Some races are also drawing outside Democratic interest. Turn PA Blue, a Pennsylvania-based Democratic PAC, has sent out fundraising emails on behalf of several Democrats running in the suburbs. The national Working Families Party, a left, pro-labor group, is backing a slate of candidates in Central York, where a controversy over banned books recently erupted. The Republican slate in York is backed by a Martino-funded PAC.
In Central Bucks — the state’s third-largest district and home to some of the most heated debates over pandemic policies — the national Democratic Party has made school board races part of its $1.5 million turnout operation, also focused on a highly competitive district attorney’s race in the swing county. The national 314 Action Committee, a PAC that supports Democratic doctors and scientists running for office, threw its support behind Mariam Mahmud, a pediatrician and mother of four running there.

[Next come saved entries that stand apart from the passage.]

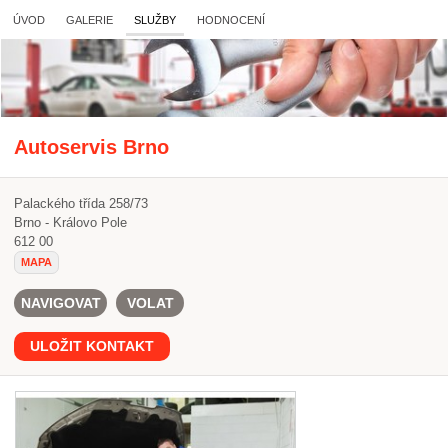
ÚVOD
GALERIE
SLUŽBY
HODNOCENÍ
Autoservis Brno
Palackého třída 258/73
Brno - Královo Pole
612 00
MAPA
NAVIGOVAT
VOLAT
ULOŽIT KONTAKT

“There’s been so much tension, so many voices speaking out against good science practices, against safety and inclusion,” Mahmud said, citing anti-mask stances by Republicans running for the board. Several GOP candidates and their Martino-backed PAC did not return requests for comment.
Whether Martino’s intention or not, his network of hyperlocal PACs fits in with a national Republican strategy, said Kimberly S. Adams, a political science professor at East Stroudsburg University.
“This is about people who feel they’re not being heard and they want to have some power and they want to control the narrative of what’s taught in their schools,” said Adams, who has consulted for Democrats.
The danger with national partisanship seeping into school board races, Adams said, is that neither side finds ways to meet in the middle and the focus shifts away from students’ needs.
“This will be just like at the national level: two competing sides, whether charter versus public, face masks versus no face masks, vaccines versus no vaccines,” Adams said. “What is best for the kids in these school districts will become secondary because we’re not able to compromise.”